Бросая тень к изрубленному каменному фронту, скользя в ущелье между скал, уподоблявшихся бандитскому бомонду в свирепых позах, нависавших над судьбой, любого путника кто вдруг решил идти этой тропой. Парить и взмахами срывать покой воздушного пространства, нырять или взвиваться над нестареющей землей. И птичка вылетела из ущелья, камнем сочиненного убранства, пустившись к Пепельному полю, его одолевая вдоль. Вдоль горных гряд и необъятного размаха, вдоль человеческих дорог, всё дальше, всё не зная страха в угоду вновь рождающихся строк. А где-то там за старыми лесами шипят и пенятся бои, кричат истошно короли, вверяя пагубной войне рвать на куски людские жизни. Краснели руки тех убийц, чернели лица тех убитых, и вопли падающих ниц стелились по земле изрытой. Но это было далеко, а птичка знай себе летела. К красивым, расписным домам, где жили мастера иного дела. Крестьяне, кузнецы и рыбаки, торговцы, покорители вершин. Здесь жили люди, не ведая тоски, закатывая пир в честь каждых именин. Деревня, бережно укрытая холмами, взлелеявшая человеческий покой. Сегодня здесь останемся мы с вами, а птичку же отпустим, ведь путь её, совсем иной.
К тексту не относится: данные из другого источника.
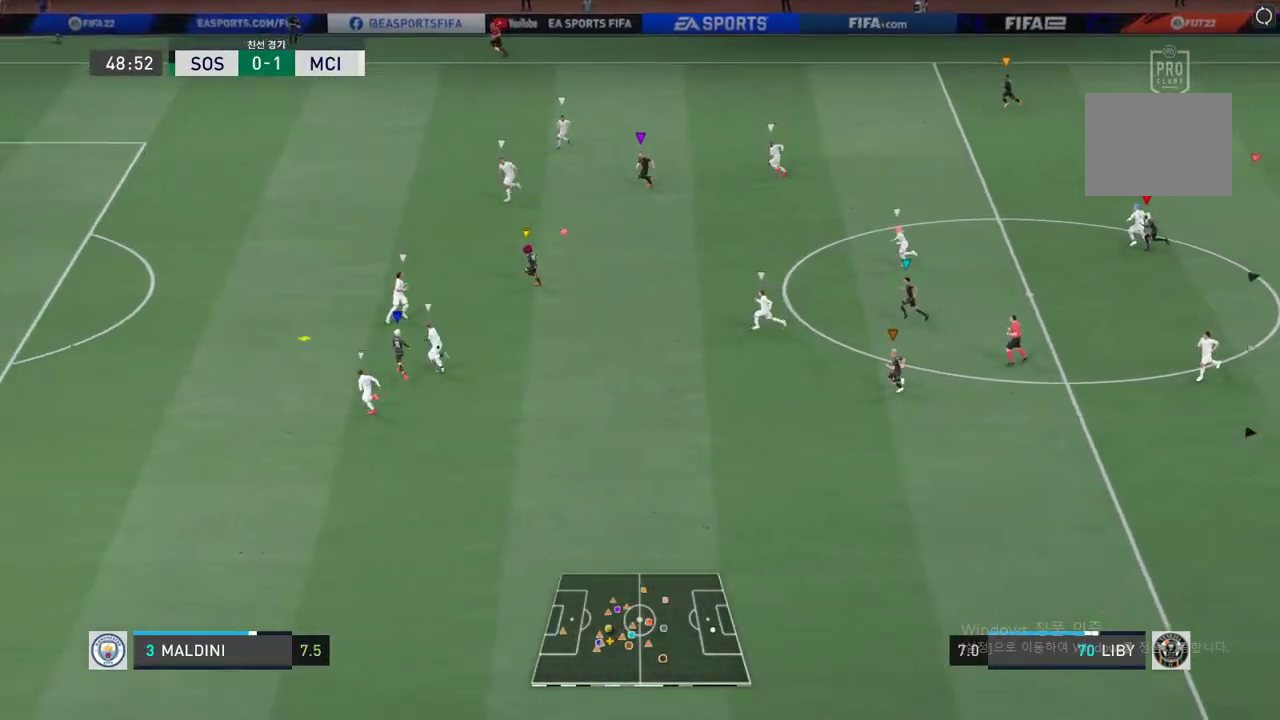
{"buttons": ["R2"], "left_stick": "up-left", "events": [[134, "left_stick", "up-left"]]}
Был поздний, осенний вечер. То время, когда холод лишь подступает, боязно озираясь, и только ночью ему выпадает шанс подкрасться поближе. Вихрящийся дым затейливо вился из труб, а люди, оставив свои повседневные хлопоты, уже давно разбрелись по домам, дабы съесть вкусный ужин, побыть с семьей, а после лечь спать, отдыхая в преддверии следующего дня. На дорогах остались только стражники, размеренно раскачивающиеся в своих седлах и направляющие коней от одной развилки до другой. Всё было тихо и спокойно, за исключением недавно появившегося странного шума, периодически доносящегося со стороны Пепельного поля. Но он, как и любая тревожная весть, которой было суждено остаться вдалеке, не очень заботил местных жителей, не считая, может быть, особо прытких персон. И вот одна такая персона, подпрыгивающим шагом стремительно направлялась к дому, неподалеку от которого произрастал красный дуб, деловито разбрасывающий свои листья на черную землю, превращая последнюю в вычурный, яркий ковер. Дом, где наличники окон сделаны в виде оленей и рычащих волков, а бревно вершившее кровлю украшено резной лошадью, мчавшейся в неизвестную даль.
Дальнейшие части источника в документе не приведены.